Improving Care for Older Adults
Blog Post
‘Think Tank’ on High Value Care for Vulnerable Older Adults
Maximizing the contributions of nurses
Our health and social systems are ill-equipped to meet the needs of the growing population of older adults with chronic conditions and their family caregivers. We are living longer, but are we living better? A new invitational “Think Tank,” led by Mary Naylor, PhD, RN and Nancy Hodgson, PhD, RN and sponsored by Penn’s School of Nursing, is looking to address these needs through the leadership and skills of the largest and most trusted segment of the health care workforce: nurses.
For the past few months, a multidisciplinary group of about 50 experts has been teleconferencing to prepare for a day and a half meeting on May 2-3, 2018. After a public event at 9:00 am on May 2, they will convene for closed sessions to develop actionable recommendations.
In this blog post, we peek behind the curtain to highlight the deliberations of the Think Tank prior to the meeting. Three workgroups were tasked with identifying “Big Ideas” that could use the talents and skills of nurses to promote the health and quality of life of vulnerable older adults, while making the most of increasingly finite resources. In keeping with the design thinking process, the Think Tank also conducted two focus groups with community-dwelling older adults to understand their goals and ascertain their needs, and to get feedback on potential recommendations.
Advancing innovation
The group has considered the kinds of innovations that would bridge gaps at different levels, between chronically ill older adults and their family caregivers, their health data, and social and community services. At the home/bedside, a nurse could directly provide the services and supports needed, or facilitate connections by using other caregivers and technology. Within a learning health system level, nurses trained in informatics could help develop systems to identify and prevent the consequences of social isolation through better use of data. And in the community, nurses could use their position as capable and trusted health professionals to sustain and scale evidence-based interventions to leverage existing resources.
Promoting person-centered care
Another workgroup focused on ways to partner with older adults to co-design a more seamless care system that places the person at its center. Strategies include ways to provide people with access to their own data, to elicit and use preferences in care planning, to help make transparent the costs and benefits of treatment options, and to advocate for person-directed outcome measures and incentives. The group stated its goal directly: to capture what matters most to patients, and to measure whether their objectives for care are being met.

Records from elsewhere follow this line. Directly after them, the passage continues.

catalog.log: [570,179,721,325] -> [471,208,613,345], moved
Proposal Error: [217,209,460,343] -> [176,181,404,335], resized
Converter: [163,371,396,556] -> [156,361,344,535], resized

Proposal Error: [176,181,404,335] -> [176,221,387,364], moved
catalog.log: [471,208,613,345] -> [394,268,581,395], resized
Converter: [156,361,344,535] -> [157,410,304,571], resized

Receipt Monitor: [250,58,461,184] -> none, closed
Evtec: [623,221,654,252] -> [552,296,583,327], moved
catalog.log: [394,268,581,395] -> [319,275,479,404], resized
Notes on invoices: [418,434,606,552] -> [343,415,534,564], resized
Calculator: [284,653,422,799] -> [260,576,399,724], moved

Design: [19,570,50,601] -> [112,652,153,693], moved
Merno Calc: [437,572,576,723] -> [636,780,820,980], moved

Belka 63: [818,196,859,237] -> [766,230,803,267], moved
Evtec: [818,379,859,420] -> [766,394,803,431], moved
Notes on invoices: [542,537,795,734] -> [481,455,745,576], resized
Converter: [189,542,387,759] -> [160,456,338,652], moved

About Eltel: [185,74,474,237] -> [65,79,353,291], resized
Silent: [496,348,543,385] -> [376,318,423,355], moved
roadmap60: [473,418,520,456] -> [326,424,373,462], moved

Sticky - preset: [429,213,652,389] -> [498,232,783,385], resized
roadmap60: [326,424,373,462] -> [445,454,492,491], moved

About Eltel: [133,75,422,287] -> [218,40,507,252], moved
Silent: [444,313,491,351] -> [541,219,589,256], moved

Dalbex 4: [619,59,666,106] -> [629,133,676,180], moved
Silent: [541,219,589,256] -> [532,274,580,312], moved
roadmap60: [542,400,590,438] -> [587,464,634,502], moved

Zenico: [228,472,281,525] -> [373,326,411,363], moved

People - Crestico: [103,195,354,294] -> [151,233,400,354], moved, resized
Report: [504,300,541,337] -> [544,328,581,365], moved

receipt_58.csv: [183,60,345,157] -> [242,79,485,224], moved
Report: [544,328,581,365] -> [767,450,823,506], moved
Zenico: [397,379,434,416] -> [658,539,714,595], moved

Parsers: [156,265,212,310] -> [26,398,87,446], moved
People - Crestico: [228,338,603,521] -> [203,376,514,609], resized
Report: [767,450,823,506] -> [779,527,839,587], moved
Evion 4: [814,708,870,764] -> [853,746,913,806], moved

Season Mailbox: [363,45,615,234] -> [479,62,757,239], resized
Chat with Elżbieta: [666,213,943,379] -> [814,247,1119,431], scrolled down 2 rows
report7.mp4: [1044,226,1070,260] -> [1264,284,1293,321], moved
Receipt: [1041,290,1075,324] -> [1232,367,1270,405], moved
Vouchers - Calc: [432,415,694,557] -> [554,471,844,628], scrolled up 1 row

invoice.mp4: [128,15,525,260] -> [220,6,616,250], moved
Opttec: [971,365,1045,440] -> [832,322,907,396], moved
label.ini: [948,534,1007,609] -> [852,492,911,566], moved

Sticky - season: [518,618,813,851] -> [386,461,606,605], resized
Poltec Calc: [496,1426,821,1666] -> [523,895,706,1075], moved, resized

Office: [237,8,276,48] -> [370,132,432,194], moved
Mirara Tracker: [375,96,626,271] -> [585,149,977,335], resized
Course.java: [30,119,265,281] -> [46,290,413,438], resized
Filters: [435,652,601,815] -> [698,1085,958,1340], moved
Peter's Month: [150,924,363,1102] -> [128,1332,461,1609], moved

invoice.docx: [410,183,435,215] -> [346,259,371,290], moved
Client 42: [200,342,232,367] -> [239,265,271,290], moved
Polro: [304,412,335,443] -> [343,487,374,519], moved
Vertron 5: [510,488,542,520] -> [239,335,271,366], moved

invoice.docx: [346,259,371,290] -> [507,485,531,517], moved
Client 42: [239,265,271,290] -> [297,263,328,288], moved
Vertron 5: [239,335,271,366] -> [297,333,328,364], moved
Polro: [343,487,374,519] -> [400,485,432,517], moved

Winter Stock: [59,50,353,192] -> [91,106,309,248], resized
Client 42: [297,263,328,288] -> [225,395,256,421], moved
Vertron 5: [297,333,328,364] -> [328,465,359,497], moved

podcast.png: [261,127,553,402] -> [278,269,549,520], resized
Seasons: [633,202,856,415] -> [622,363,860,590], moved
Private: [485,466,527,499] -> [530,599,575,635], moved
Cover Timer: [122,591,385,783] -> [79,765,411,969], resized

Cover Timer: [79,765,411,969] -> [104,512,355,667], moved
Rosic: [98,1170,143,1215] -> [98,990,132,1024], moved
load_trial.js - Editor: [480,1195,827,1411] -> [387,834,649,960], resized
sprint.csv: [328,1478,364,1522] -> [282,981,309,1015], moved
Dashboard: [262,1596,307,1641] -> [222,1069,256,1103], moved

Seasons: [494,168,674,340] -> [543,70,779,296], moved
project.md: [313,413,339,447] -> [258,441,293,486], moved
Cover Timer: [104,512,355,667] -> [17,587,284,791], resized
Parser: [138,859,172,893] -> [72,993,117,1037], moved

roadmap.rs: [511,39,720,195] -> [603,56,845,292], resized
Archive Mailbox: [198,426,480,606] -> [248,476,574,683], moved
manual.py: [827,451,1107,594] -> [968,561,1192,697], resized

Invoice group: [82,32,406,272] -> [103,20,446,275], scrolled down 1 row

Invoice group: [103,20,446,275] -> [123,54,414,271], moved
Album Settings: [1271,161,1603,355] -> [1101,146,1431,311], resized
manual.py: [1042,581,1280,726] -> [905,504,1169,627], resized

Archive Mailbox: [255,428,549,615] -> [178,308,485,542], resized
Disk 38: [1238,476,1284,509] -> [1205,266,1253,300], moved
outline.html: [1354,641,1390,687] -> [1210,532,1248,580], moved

The group has considered how to leverage the role of nurses as providers, leaders, and advocates toward this goal. As providers, nurses can help older adults navigate and act on health data. As leaders, they can provide a much-need “voice at the table” for person-centered care as health systems and payers make decisions. And as advocates, nurses can create or participate in community coalitions at local and national levels to accelerate the pace of change.
Implementing proven care models
The third workgroup took on the challenge of accelerating widespread implementation of proven, cost-effective care models that promote high value, seamless care for older adults and maximize the contributions of nurses. They examined the barriers to uptake and scaling of such models, focusing on concrete steps to advance the adoption and adaptation of proven models of care.
The group has discussed the potential utility of partnerships between care model architects and health systems or communities, the need to involve public and private payers and employers, and the opportunity to engage the proprietary sector. As change agents, nurses are well-positioned to develop targeted information on proven care models to key stakeholders, to promote metrics that “measure what matters,” and advance the national dialogue on care models that address what older adults want from their care.
Focus groups and next steps
The two focus groups were instructive and set the stage for the Think Tank’s upcoming meeting. Overall, participants stressed that their health concerns were just a small part of who they are; their primary goals centered around quality of life, emotional well-being, and the need for social connections. Nurses were seen as trusted providers who “get it” and can see the big picture of older adults’ lives. In response to some of these preliminary recommendations, participants were open to new technologies that could reduce social isolation, interested in telehealth to overcome mobility limitations, and eager to seek care from advanced practice nurses who could help them manage their chronic conditions.
The Think Tank will consider and refine workgroup recommendations at its in-person meeting, and lay the groundwork for subsequent implementation efforts. In effect, the meeting is the start of a conversation, rather than a conclusion, about ways to “move the needle” on high value care for older adults with chronic conditions. For each recommendation, the Think Tank will define the goal (with a compelling rationale), identify target audiences (who benefits and who implements), lay out a reasonable time frame, delineate measures of success, and develop milestones for monitoring progress. The work is just beginning.